Teaching note: Rate problems use the relationship: amount = rate × time. Be careful with unit conversions between hours and minutes.

Marking: 2 marks for (a), 2 marks for (b) — 1 for time conversion, 1 for calculation.

Question 17 [5 marks]

(a) 8 machines produce 480 units in 6 hours.

One machine produces in 6 hours: $\frac{480}{8} = 60$ units

One machine per hour: $\frac{60}{6} = 10$ units

(b) 12 machines produce per hour: $12 \times 10 = 120$ units

Time for 960 units: $\frac{960}{120} = 8$ hours

(c) Need to produce 600 units in 4 hours.

Required hourly rate: $\frac{600}{4} = 150$ units/hour

Number of machines: $\frac{150}{10} = 15$ machines

Teaching note: These are combined proportion problems. First find the rate for one machine, then scale up or down as needed. The key relationship is: total output = number of machines × rate per machine × time.

Marking: 1 mark for (a), 2 marks for (b), 2 marks for (c).

Question 18 [5 marks]

(a) $\$ 850 \text{ SGD} = 850 \times 0.74 = $629 \text{ USD}$

(b) $\$ 650 \text{ USD} = \frac{650}{0.74} = 878.38... \approx $878 \text{ SGD}$

(c) Original rate: $500 \times 0.74 = \$ 370 $USD New rate:$ 500 \times 0.78 = $390 $USD Difference:$ 390 - 370 = $20$ USD more

Teaching note: When converting currencies, multiply when going from the "1 = " currency to the other, and divide when going the other way. If 1 SGD = 0.74 USD, then to convert SGD to USD, multiply by 0.74.

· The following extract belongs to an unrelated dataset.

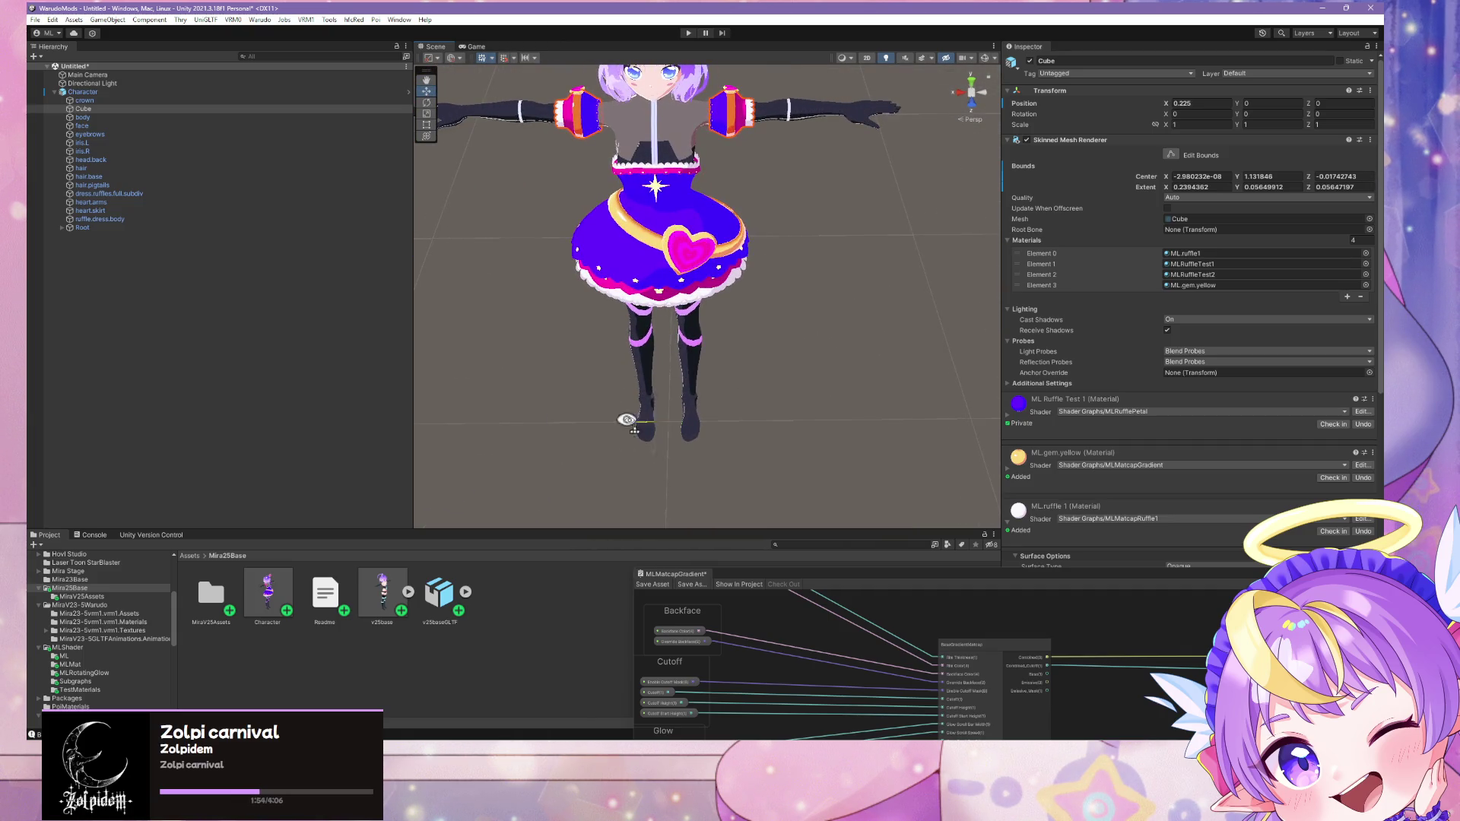
{"action": "middle_click_drag", "start_coordinate": [797, 225], "coordinate": [800, 263]}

Marking: 2 marks for (a), 2 marks for (b), 1 mark for (c).

Question 19 [5 marks]

(a) Converting 90 km/h to m/s: $90 \text{ km/h} = 90 \times \frac{1000}{3600} = 90 \times \frac{5}{18} = 25 \text{ m/s}$

(b) Time for 315 km at 90 km/h: $t = \frac{315}{90} = 3.5 \text{ hours} = 3 \text{ hours } 30 \text{ minutes}$

(c) Return journey: 315 km in 4 hours 10 minutes = $4 + \frac{10}{60} = 4.1667$ hours

Average speed: $\frac{315}{4.1667} = 75.6 \approx 76$ km/h

Teaching note: The conversion factor between km/h and m/s is $\frac{5}{18}$ (multiply km/h by $\frac{1000}{3600} = \frac{5}{18}$ to get m/s). For time in hours and minutes, convert minutes to a fraction of an hour.

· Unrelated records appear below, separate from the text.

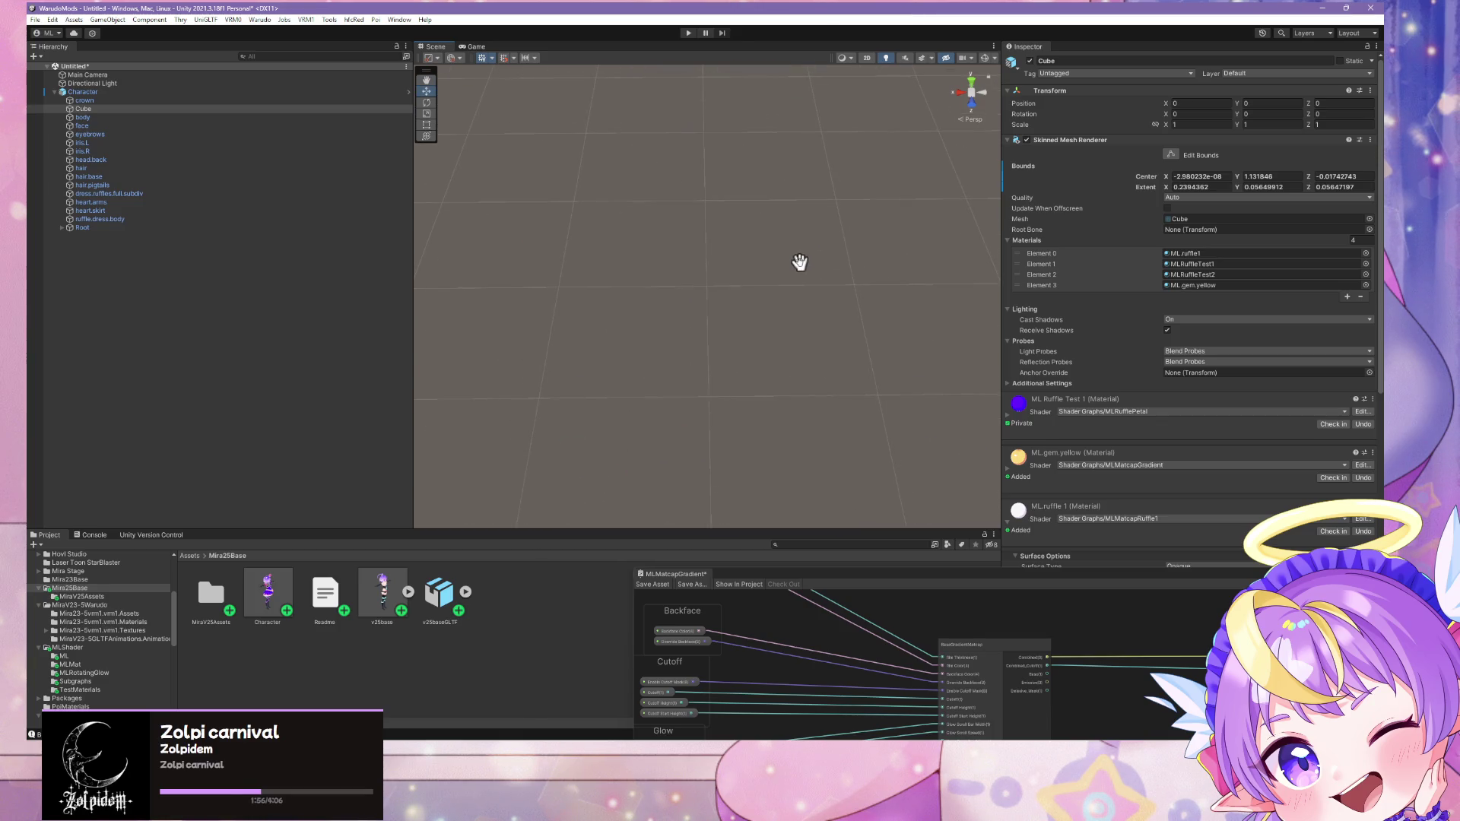
{"action": "mouse_move", "coordinate": [799, 272]}
{"action": "left_mouse_down", "text": "alt"}
{"action": "mouse_move", "coordinate": [802, 241]}
{"action": "mouse_move", "coordinate": [817, 338]}
{"action": "left_mouse_up", "text": "alt"}
{"action": "key", "text": "f"}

Marking: 2 marks for (a), 1 mark for (b), 2 marks for (c).

Question 20 [5 marks]

(a) Percentage increase: $\frac{3.12 - 2.4}{2.4} \times 100 = \frac{0.72}{2.4} \times 100 = 30\%$

(b) Revenue in 2025 (applying same 30% increase to 2023): $3.12 \times 1.30 = 4.056 \approx 4.06 \text{ million (3 s.f.)}$

(c) Expenses in 2023: $0.65 \times 3.12 = 2.028$ million
Profit: $3.12 - 2.028 = 1.092$ million ≈ $\$ 1.09$ million

Teaching note: Percentage increase = $\frac{\text{new} - \text{old}}{\text{old}} \times 100\%$ . For part (b), the same percentage increase is applied to the 2023 figure (compound growth). Profit = Revenue − Expenses.

Marking: 2 marks for (a), 2 marks for (b), 1 mark for (c).